TASK STATEMENT - Show all lines of the listing that contain the word "left".

┌──

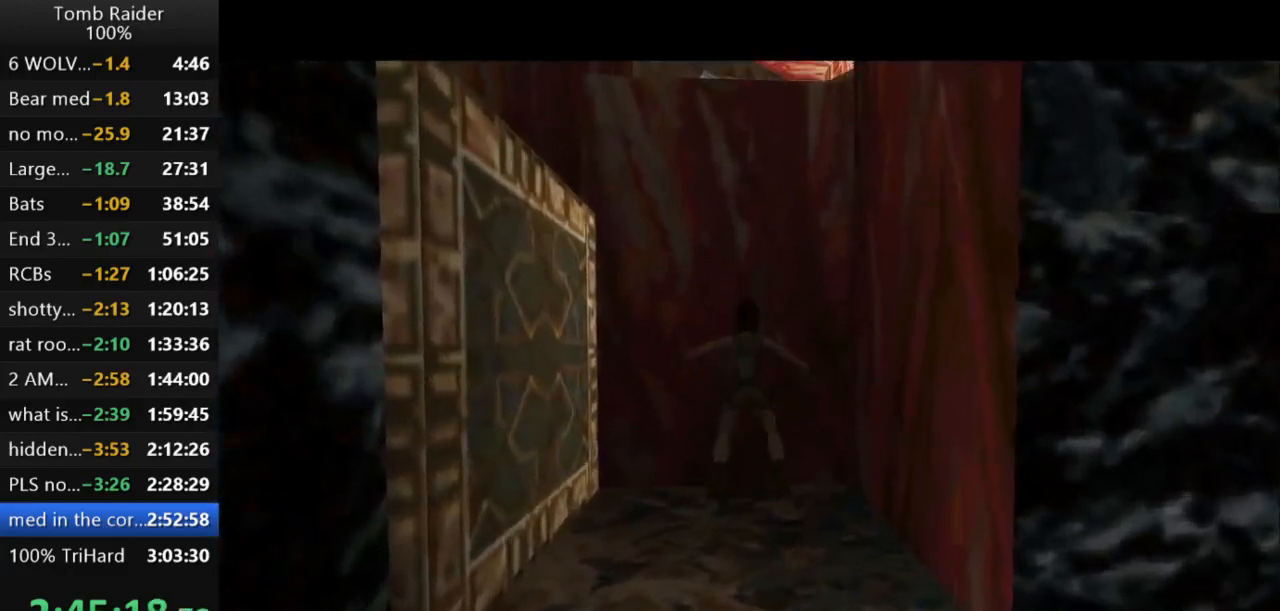
{"keys": ["action2", "up"], "events": []}
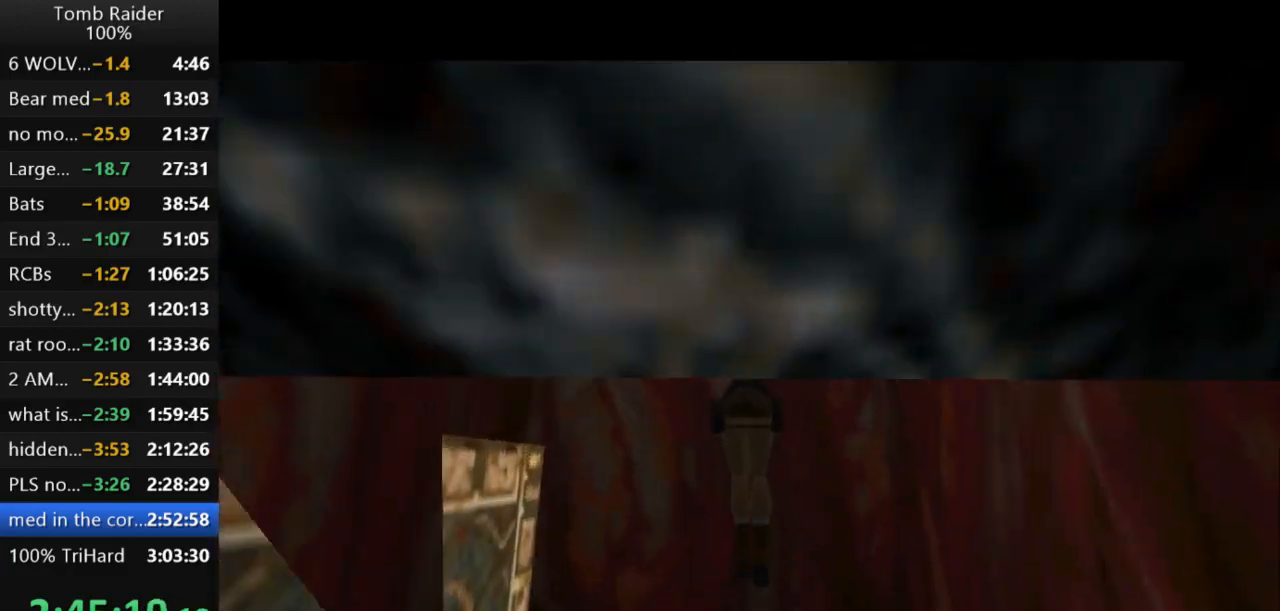
{"keys": ["action2", "up"], "events": []}
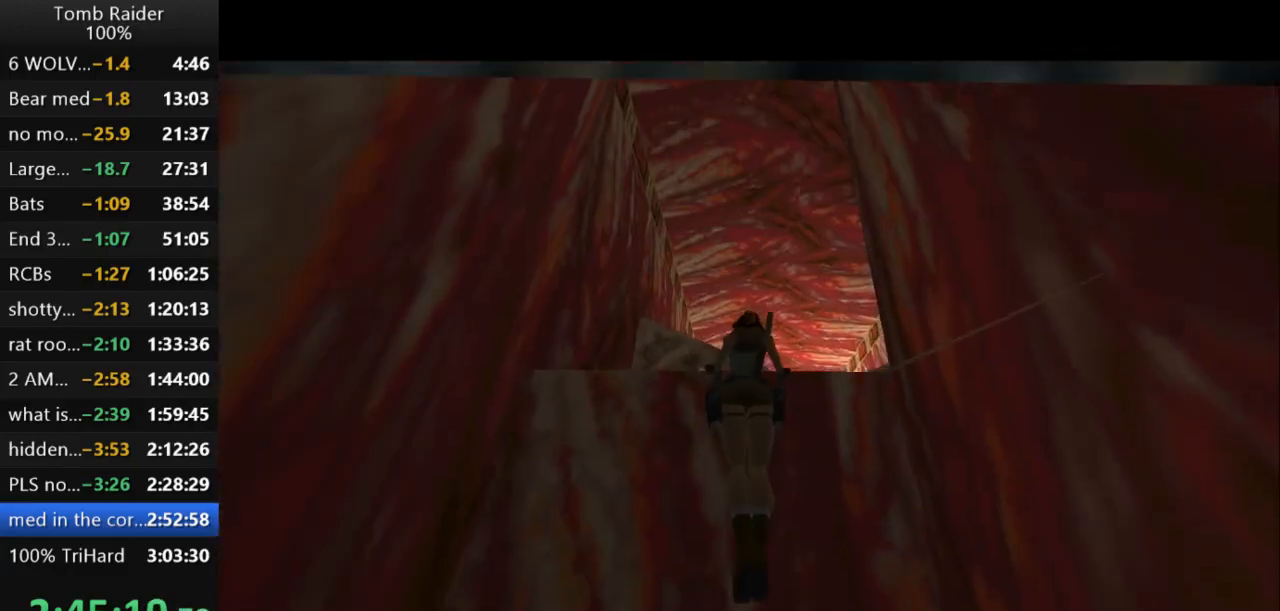
{"keys": ["left", "up"], "events": [[100, "action2", "up"], [467, "left", "down"]]}
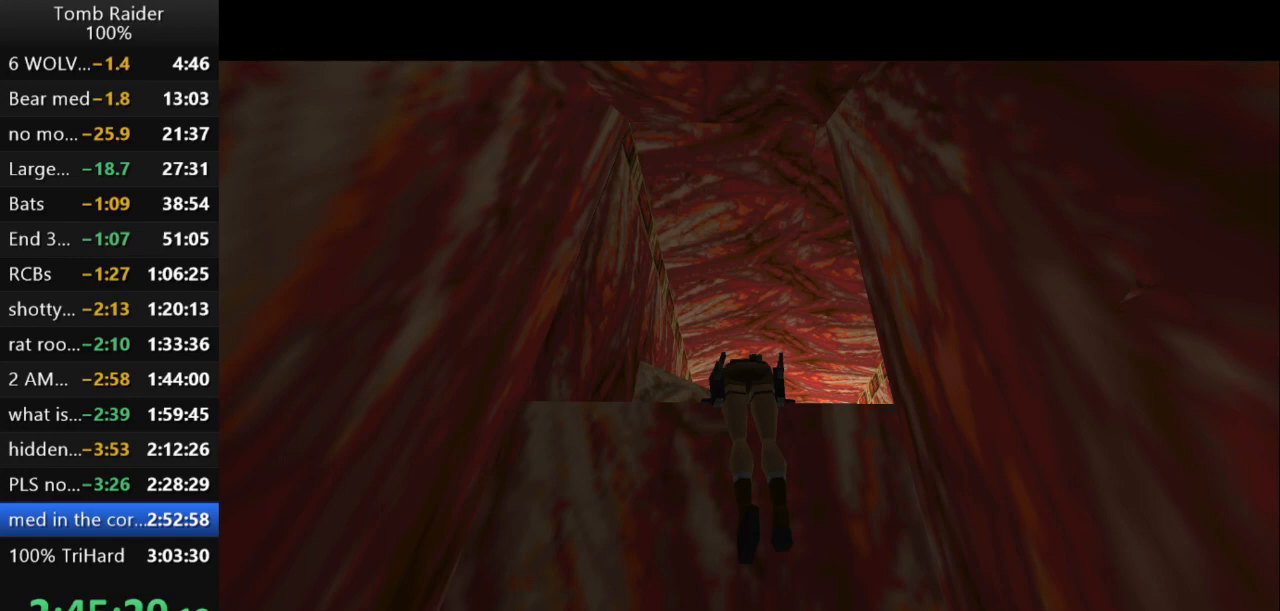
{"keys": ["left", "up"], "events": [[33, "left", "up"], [467, "left", "down"]]}
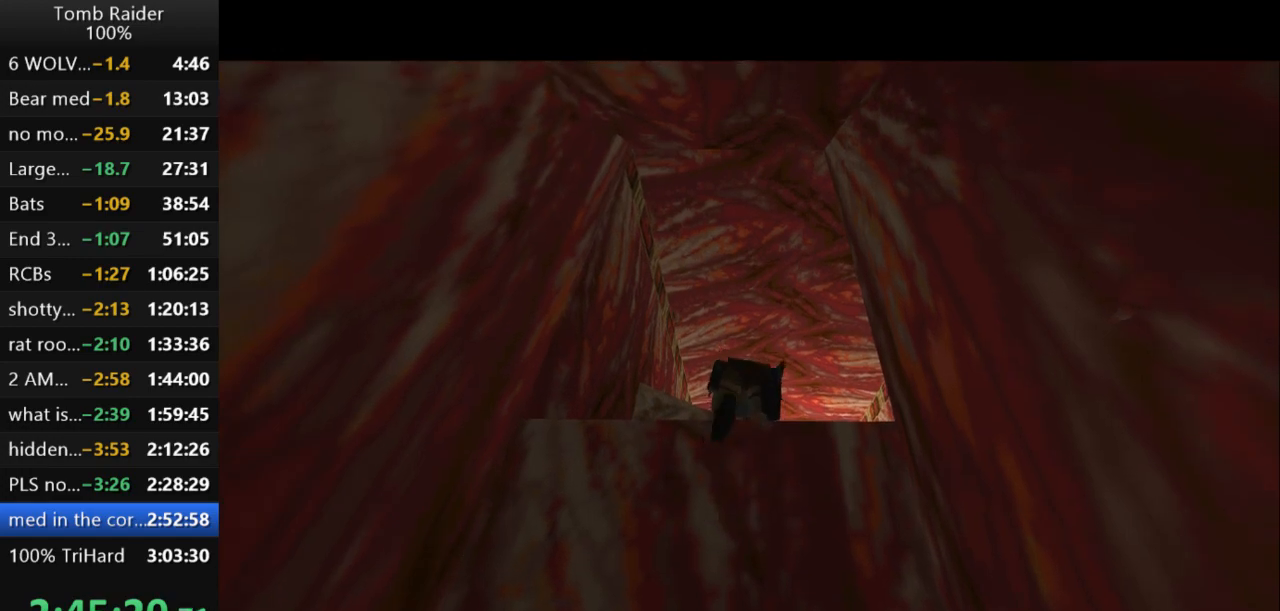
{"keys": ["left", "up"], "events": []}
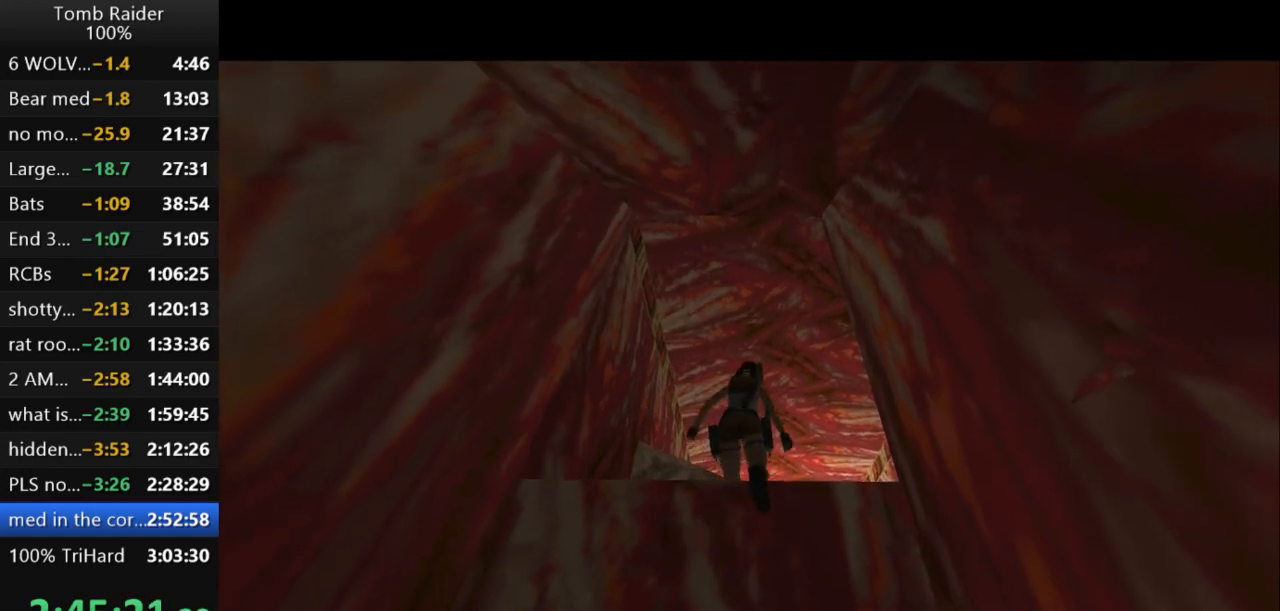
{"keys": ["left", "up"], "events": []}
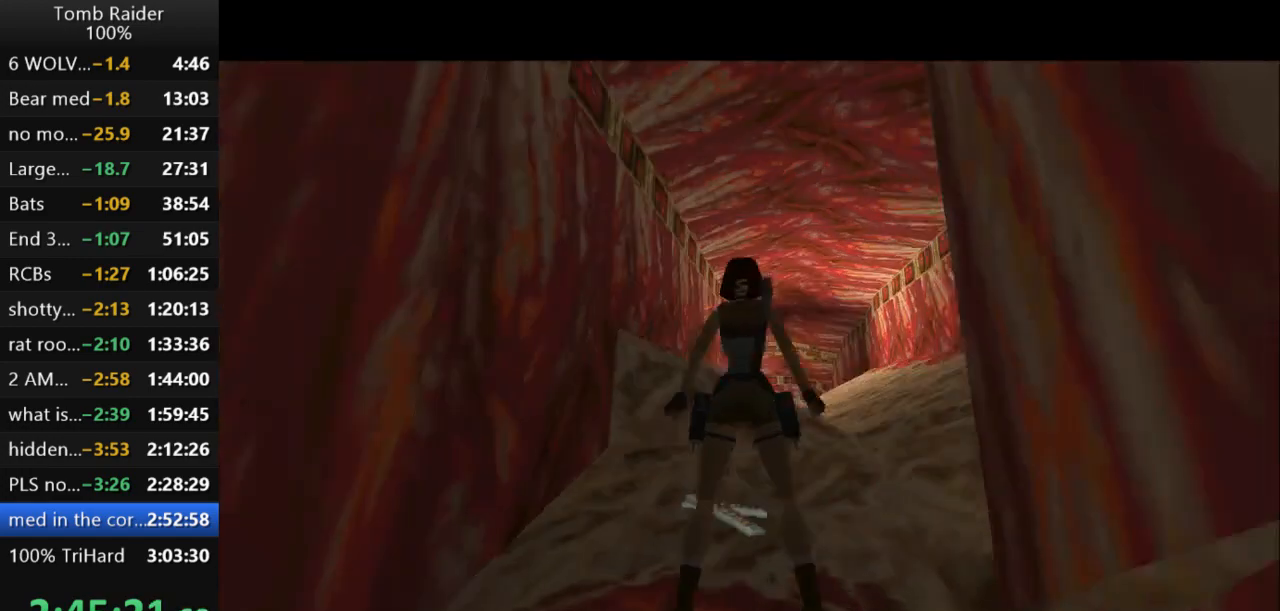
{"keys": ["action2", "left"], "events": [[167, "up", "up"], [367, "action2", "down"]]}
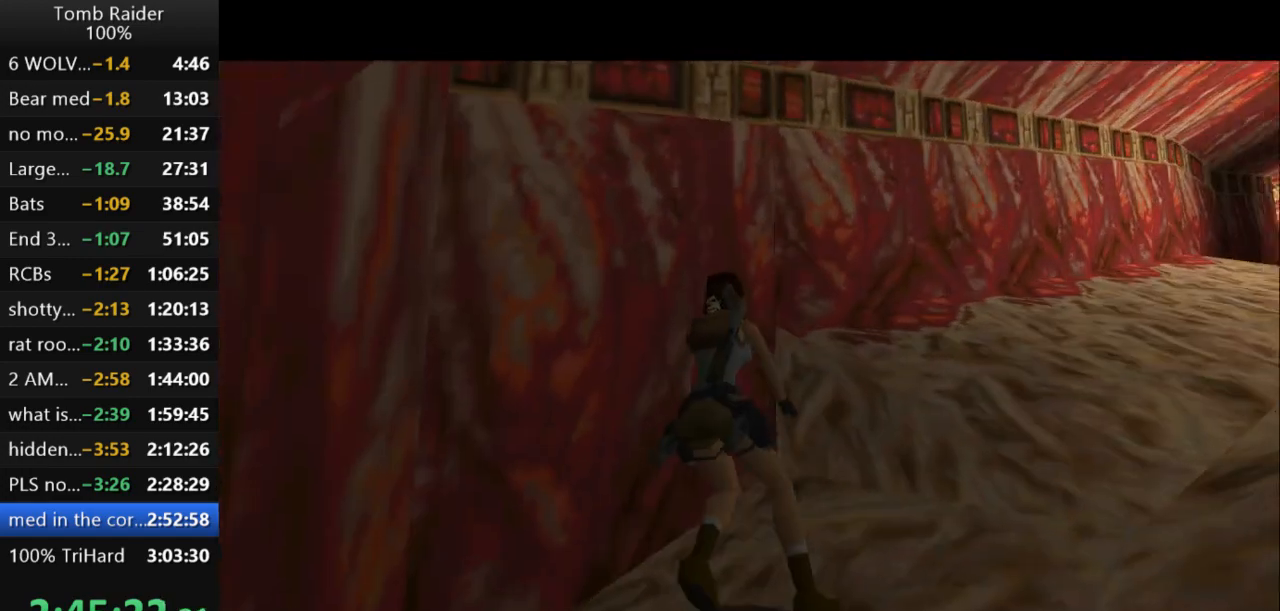
{"keys": ["action2", "left"], "events": []}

└──

TASK RESPONSE -
{"keys": ["left", "up"], "events": [[100, "action2", "up"], [467, "left", "down"]]}
{"keys": ["left", "up"], "events": [[33, "left", "up"], [467, "left", "down"]]}
{"keys": ["left", "up"], "events": []}
{"keys": ["left", "up"], "events": []}
{"keys": ["action2", "left"], "events": [[167, "up", "up"], [367, "action2", "down"]]}
{"keys": ["action2", "left"], "events": []}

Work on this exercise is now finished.